7'800 fr. (3'100 [couple : mère et beau-père] + 2'500 [père séparé pendant

la période de référence] + 800 [recourant] + 2x 700 [demi-frère et demi-sœur du

recourant]). Par rapport à ce chiffre, l'excédent de revenu dont dispose la

famille est de 2'075 fr. (9'875 – 7'800 ), qu’il convient de répartir à raison

d’une part par parent, une part par enfant en scolarité obligatoire et deux

parts pour chaque enfant en formation (art. 11 RAE). En l’occurrence, il faut

prendre en compte sept parts (une pour chacun des parents plus le beau-père,

deux pour le recourant, une pour son demi-frère et une pour sa demi-soeur). Cet

excédent permet ainsi d’affecter aux frais d’études du recourant la somme

annuelle de 7'114 fr. (2'075 x 12 : 7 x 2). S’agissant des frais d’études

annuels, l’autorité intimée les a arrêtés à 5’200 fr., soit 1'350 fr. pour la

formation, 2'000 fr. pour les frais de repas, et 1'850 fr. pour les

déplacements. Les deux premiers postes apparaissent conformes aux art. 19 LAE

et 12 RAE ainsi qu'au barème. Toutefois, s’agissant des frais de repas, le

recourant allègue que ses frais se chiffreraient à 240 fr. par mois, soit 2'400

fr. par an. En effet, selon l'art. 12 al. 3 RAE, les frais de repas sont

comptés pour dix mois pour les gymnases, écoles assimilées et Hautes Ecoles.

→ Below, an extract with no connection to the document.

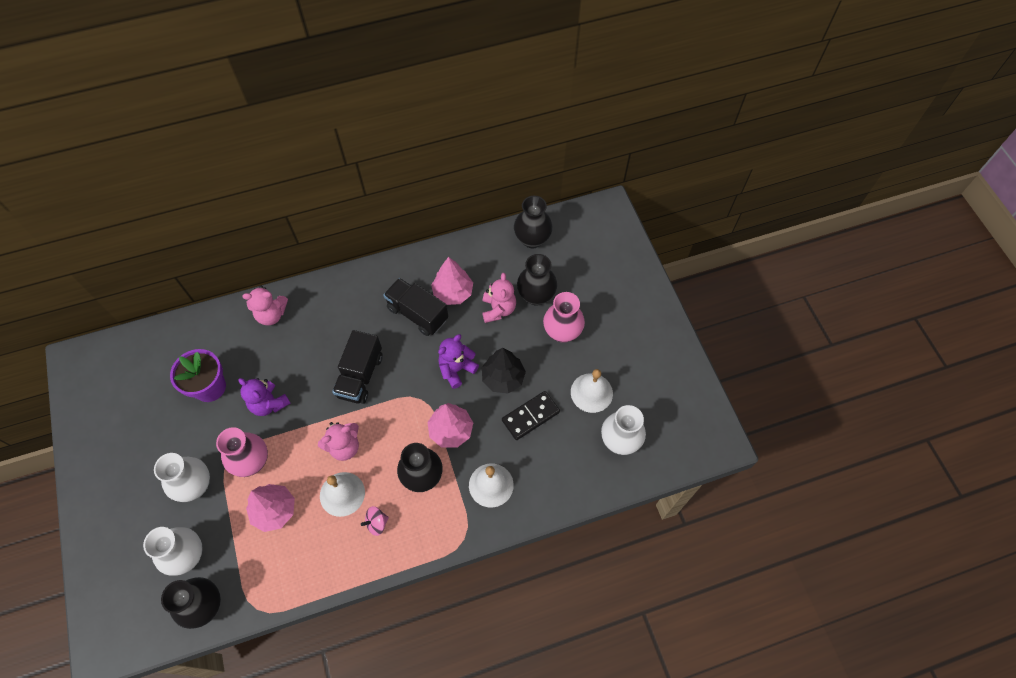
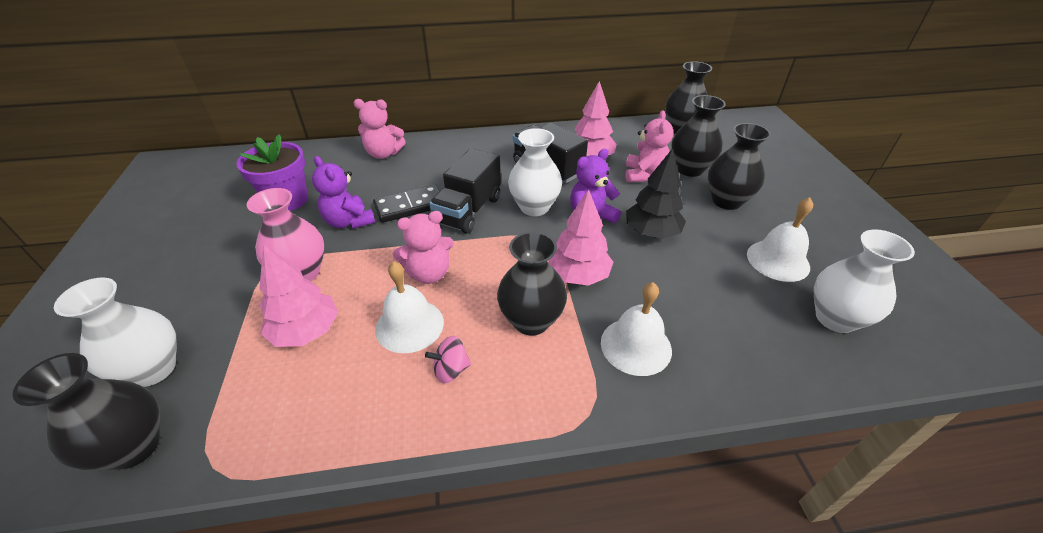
camera: 10 degrees right, 20 degrees down
white vase [154,453,210,502] -> white vase moved to [508,128,562,216]
black domino [502,391,560,440] -> black domino moved to [373,185,439,223]
pink vase [543,292,585,343] -> black vase [708,123,771,210]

L'autorité intimée a retenu à ce titre un montant de 200 fr. par mois, en se

conformant au barème. Toutefois, même en prenant en considération un montant de

240.

fr. mensuel, le recourant n'aurait de toute manière pas droit à une bourse

d'études, comme on le verra ci-après. S'agissant des frais de transport, il

convient de tenir compte du coût actuel de l’abonnement général, puisque ce

dernier est justifié au vu des déplacements du recourant. L’autorité intimée a

retenu un montant de 1'850 fr. en se conformant au barème, mais le tribunal a

jugé que c’était le coût effectif de l’abonnement qui devait être pris en

considération (arrêt du Tribunal administratif BO.2004.0159 du 6 juin 2005).

C’est un montant de 2'200 fr. qui est ainsi retenu à titre de frais de

transport. Les frais d’études annuels s’élèvent donc en définitive à 5'950 fr.

L’excédent de revenu dont dispose la famille du recourant (7'114 fr.) étant

supérieur au montant des frais d’études, aucune bourse ne peut être allouée

pour la période 2006/2007 (art. 20 LAE a contrario).

2.

Il résulte des considérants qui précèdent que le recours

doit être rejeté et la décision attaquée maintenue. Les frais de justice seront

toutefois laissés à la charge de l'Etat et il ne sera pas alloué de dépens

(art. 55 al. 1 et 3 LJPA).

Dispositif

Par ces motifs

le Tribunal administratif

arrête:

I.

Le recours est rejeté.

II.

La décision de l'Office cantonal des bourses d'études et d'apprentissage

du 7 mars 2007 est confirmée.

III.

Les frais de justice sont laissés à la charge de l'Etat et

il n'est pas alloué de dépens.

Lausanne, le 5 septembre 2007

Le président: La

greffière:

Le présent arrêt est communiqué aux destinataires de

l'avis d'envoi ci-joint.

Il peut faire l'objet, dans les trente jours suivant sa

notification, d'un recours au Tribunal fédéral. Le recours en matière de droit

public s'exerce aux conditions des articles 82 ss de la loi du 17 juin 2005 sur

le Tribunal fédéral (LTF - RS 173.110), le recours constitutionnel subsidiaire

à celles des articles 113 ss LTF. Le mémoire de recours doit être rédigé dans

une langue officielle, indiquer les conclusions, les motifs et les moyens de

preuve, et être signé. Les motifs doivent exposer succinctement en quoi l’acte

attaqué viole le droit. Les pièces invoquées comme moyens de preuve doivent

être jointes au mémoire, pour autant qu’elles soient en mains de la partie; il

en va de même de la décision attaquée.